A Monopole (or ‘monopoly’ in French) is a area of grape vines controlled by a single winery and can be as small as a single designated vineyard (a select number of rows) or the size of an entire AOP. The Napoléonic inheritance laws typically force vineyards to be so finely divided - négociants are needed to bottle tiny quantities of a wine. The question: does a Monopole guarantee a wine of 'higher quality' - is a matter of some debate.
Example of Monopoles: (in Burgundy - France)
Romanée-Conti and La Tâche - (Domaine de la Romanée-Conti).
A monopole wine is a wine produced from the grapes of a single vineyard - and with that vineyard's name appearing on the wine label.


Throughout the history of winemaking and viticulture, the differences in quality between one plot of land and another have been observed with the boundaries of these vineyards well demarcated. In Burgundy, the vineyards of the area are classified with the highest quality vineyards receiving the ranking of Grand Cru.

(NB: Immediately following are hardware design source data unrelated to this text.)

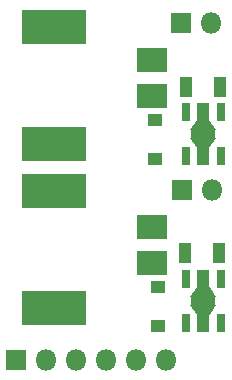
<source format=gbr>
%TF.GenerationSoftware,KiCad,Pcbnew,(5.1.6)-1*%
%TF.CreationDate,2020-08-23T14:00:49-07:00*%
%TF.ProjectId,Led Driver Double,4c656420-4472-4697-9665-7220446f7562,rev?*%
%TF.SameCoordinates,Original*%
%TF.FileFunction,Soldermask,Top*%
%TF.FilePolarity,Negative*%
%FSLAX46Y46*%
G04 Gerber Fmt 4.6, Leading zero omitted, Abs format (unit mm)*
G04 Created by KiCad (PCBNEW (5.1.6)-1) date 2020-08-23 14:00:49*
%MOMM*%
%LPD*%
G01*
G04 APERTURE LIST*
%ADD10O,1.800000X1.800000*%
%ADD11R,1.800000X1.800000*%
%ADD12R,1.300000X1.000000*%
%ADD13R,5.500000X3.000000*%
%ADD14R,1.000000X1.800000*%
%ADD15C,0.100000*%
%ADD16R,0.800000X1.600000*%
%ADD17R,1.100000X1.600000*%
%ADD18R,2.100000X0.900000*%
%ADD19R,2.600000X2.050000*%
G04 APERTURE END LIST*
D10*
%TO.C,J5*%
X87687120Y-51073560D03*
X85147120Y-51073560D03*
X82607120Y-51073560D03*
X80067120Y-51073560D03*
X77527120Y-51073560D03*
D11*
X74987120Y-51073560D03*
%TD*%
D12*
%TO.C,D1*%
X86730000Y-34050000D03*
X86730000Y-30750000D03*
%TD*%
D10*
%TO.C,J1*%
X91450000Y-22540000D03*
D11*
X88910000Y-22540000D03*
%TD*%
D13*
%TO.C,L1*%
X78170000Y-32740000D03*
X78170000Y-22840000D03*
%TD*%
D14*
%TO.C,R1*%
X92270000Y-27970000D03*
X89370000Y-27970000D03*
%TD*%
D12*
%TO.C,D2*%
X86970000Y-48200000D03*
X86970000Y-44900000D03*
%TD*%
D10*
%TO.C,J2*%
X91560000Y-36670000D03*
D11*
X89020000Y-36670000D03*
%TD*%
D13*
%TO.C,L2*%
X78180000Y-36730000D03*
X78180000Y-46630000D03*
%TD*%
D14*
%TO.C,R2*%
X92150000Y-41970000D03*
X89250000Y-41970000D03*
%TD*%
D15*
%TO.C,U1*%
G36*
X89736574Y-31570000D02*
G01*
X90303240Y-30720000D01*
X91356760Y-30720000D01*
X91923426Y-31570000D01*
X89736574Y-31570000D01*
G37*
D16*
X89330000Y-30070000D03*
X92330000Y-30070000D03*
X89330000Y-33770000D03*
D17*
X90830000Y-33770000D03*
D16*
X92330000Y-33770000D03*
D17*
X90830000Y-30070000D03*
D15*
G36*
X91923426Y-32270000D02*
G01*
X91356760Y-33120000D01*
X90303240Y-33120000D01*
X89736574Y-32270000D01*
X91923426Y-32270000D01*
G37*
D18*
X90830000Y-31920000D03*
%TD*%
%TO.C,U2*%
X90840000Y-46040000D03*
D15*
G36*
X91933426Y-46390000D02*
G01*
X91366760Y-47240000D01*
X90313240Y-47240000D01*
X89746574Y-46390000D01*
X91933426Y-46390000D01*
G37*
D17*
X90840000Y-44190000D03*
D16*
X92340000Y-47890000D03*
D17*
X90840000Y-47890000D03*
D16*
X89340000Y-47890000D03*
X92340000Y-44190000D03*
X89340000Y-44190000D03*
D15*
G36*
X89746574Y-45690000D02*
G01*
X90313240Y-44840000D01*
X91366760Y-44840000D01*
X91933426Y-45690000D01*
X89746574Y-45690000D01*
G37*
%TD*%
D19*
%TO.C,C1*%
X86530000Y-25665000D03*
X86530000Y-28715000D03*
%TD*%
%TO.C,C2*%
X86530000Y-42845000D03*
X86530000Y-39795000D03*
%TD*%
M02*

</source>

The names of these vineyards will often appear on the front wine label of Burgundy wines in bolder, more prominent print than even the name of the producer.
Monopole wines are generally much higher in price than multi-vineyard wines, and typically produced in limited quantities. Naming the vineyard on the label lets buyers know that the wine inside the bottle was made from quailty fruit that possesses certain unique characteristics.
Though some monopole wines are named for properties owned by the wineries themselves, many of the best vineyards are owned by independent growers who don't produce any wine of their own. Instead, they grow grapes on behalf of winery clients, who pay growers on the volume of the harvest.
Grapes from top winegrowers are usually in great demand, which allows them to charge top dollar for their grapes. So are monopole wines better than non-designated wines? Only if you prefer the characteristics of the fruit and resulting wine that comes from those particular vineyard sites - enjoy the journey.